Well, it finally happened! We were able to stay home today. Wahoo! That doesn’t happen very often so these days are sacred for all of us.
I have noticed lately that I have become disenchanted with homeschooling. The excitement and enthusiasm just isn’t there any more. For the last few months I have been analyzing as to why exactly teaching my children has become drudgery. I think it is because I am now teaching two teens and a pre-teen. Gone are the days of reading chapter books all day long, doing seasonal crafts, impromptu cooking sessions, watching movies in the middle of the day, mid-day walks. Those things have become part of the past. Why?

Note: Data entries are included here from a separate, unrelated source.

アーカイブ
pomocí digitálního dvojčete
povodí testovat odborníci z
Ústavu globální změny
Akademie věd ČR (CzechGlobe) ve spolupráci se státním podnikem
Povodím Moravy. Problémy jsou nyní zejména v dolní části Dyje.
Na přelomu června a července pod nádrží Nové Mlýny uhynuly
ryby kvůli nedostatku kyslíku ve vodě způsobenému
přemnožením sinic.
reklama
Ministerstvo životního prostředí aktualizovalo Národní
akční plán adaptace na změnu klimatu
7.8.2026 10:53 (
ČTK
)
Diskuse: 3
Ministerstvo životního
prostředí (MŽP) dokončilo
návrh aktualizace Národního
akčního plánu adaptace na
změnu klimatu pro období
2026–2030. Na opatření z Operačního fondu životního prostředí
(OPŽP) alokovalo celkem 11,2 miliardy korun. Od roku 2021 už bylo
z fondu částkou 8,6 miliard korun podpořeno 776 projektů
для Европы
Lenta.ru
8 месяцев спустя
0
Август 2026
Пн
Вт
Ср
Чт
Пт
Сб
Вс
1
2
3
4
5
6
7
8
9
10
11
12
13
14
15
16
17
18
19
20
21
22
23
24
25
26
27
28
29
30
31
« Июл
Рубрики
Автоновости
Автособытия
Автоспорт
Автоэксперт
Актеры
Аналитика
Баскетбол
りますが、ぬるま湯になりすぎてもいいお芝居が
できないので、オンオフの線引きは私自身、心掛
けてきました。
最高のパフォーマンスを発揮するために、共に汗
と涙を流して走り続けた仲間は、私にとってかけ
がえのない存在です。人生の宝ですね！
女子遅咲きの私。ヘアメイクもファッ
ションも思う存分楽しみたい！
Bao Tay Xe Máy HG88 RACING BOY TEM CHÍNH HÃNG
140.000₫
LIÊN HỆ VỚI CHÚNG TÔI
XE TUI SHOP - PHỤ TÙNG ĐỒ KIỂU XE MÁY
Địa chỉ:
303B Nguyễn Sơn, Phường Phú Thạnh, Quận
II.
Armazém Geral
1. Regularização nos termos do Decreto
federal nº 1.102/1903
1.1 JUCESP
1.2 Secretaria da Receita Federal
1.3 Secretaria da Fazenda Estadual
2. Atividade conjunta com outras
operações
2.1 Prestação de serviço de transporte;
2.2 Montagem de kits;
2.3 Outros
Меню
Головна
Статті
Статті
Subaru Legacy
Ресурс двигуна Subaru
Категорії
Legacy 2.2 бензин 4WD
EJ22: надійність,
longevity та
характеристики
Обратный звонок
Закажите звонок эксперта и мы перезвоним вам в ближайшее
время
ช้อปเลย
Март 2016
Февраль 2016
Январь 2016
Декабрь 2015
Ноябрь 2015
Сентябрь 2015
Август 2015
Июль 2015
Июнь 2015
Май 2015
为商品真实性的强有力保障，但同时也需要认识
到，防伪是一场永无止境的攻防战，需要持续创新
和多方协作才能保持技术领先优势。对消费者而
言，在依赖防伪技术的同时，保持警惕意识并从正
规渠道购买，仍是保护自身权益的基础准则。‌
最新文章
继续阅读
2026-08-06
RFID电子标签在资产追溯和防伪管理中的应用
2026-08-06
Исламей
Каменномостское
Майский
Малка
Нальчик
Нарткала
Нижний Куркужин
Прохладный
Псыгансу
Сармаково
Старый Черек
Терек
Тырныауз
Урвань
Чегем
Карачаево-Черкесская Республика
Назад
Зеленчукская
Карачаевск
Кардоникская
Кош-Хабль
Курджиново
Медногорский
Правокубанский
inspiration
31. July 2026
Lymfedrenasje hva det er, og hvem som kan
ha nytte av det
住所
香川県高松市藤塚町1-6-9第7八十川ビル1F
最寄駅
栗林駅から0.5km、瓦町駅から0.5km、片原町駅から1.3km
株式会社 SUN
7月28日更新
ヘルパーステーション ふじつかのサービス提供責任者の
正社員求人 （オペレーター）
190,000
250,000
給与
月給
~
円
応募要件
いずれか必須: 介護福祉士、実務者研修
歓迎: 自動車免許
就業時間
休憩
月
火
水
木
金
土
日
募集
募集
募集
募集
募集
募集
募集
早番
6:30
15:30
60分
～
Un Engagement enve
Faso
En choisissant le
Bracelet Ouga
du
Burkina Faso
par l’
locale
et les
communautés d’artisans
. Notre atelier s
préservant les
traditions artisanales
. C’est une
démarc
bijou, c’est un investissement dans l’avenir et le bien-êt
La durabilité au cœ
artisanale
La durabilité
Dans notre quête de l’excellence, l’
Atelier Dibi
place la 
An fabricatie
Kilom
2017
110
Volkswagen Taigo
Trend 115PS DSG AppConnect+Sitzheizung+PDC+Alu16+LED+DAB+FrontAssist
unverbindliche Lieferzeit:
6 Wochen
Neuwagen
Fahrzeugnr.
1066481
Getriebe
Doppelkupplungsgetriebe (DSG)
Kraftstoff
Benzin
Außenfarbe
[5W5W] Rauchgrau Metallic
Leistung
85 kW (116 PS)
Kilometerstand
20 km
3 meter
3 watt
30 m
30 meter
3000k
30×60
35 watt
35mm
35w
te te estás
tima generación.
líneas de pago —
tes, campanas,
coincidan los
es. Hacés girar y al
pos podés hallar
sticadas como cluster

Because all of that has been replaced with algebra, chemistry, essays complete with well-thought out thesis’, logic, all of the things that come with high school. Also there is now the concern that the textbook/ curriculum does need to be finished at the end of the year or it just doesn’t look all that good on the college transcript.
It seems that the wonder of our days have disappeared now that my kids have gotten older. I miss the wonder, the rabbit trails, the impromptu fun stuff. I miss it a lot. Would I come across as over-dramatic if I said that I feel like I am grieving the demise of the wonder and the impromptu fun stuff?
I have been thinking about this a lot lately.
I have decided that, yes, we do need to do the algebra, chemistry and sentence diagramming but we also need little sparks of fun and creativity in the middle of our days. So today in the middle of graphing coordinates, talking about Kennings and epithets (Beowulf,) and writing a re-telling of ‘The Fox and the Stork,’ we went on a nature walk and we planned to make caramel apples (it remained a plan because I was out of evaporated milk–next stay-at-home day.) It was nice to have little shots of fun sprinkled through our day.
Maybe days like this will turn the disenchantment into enchantment again.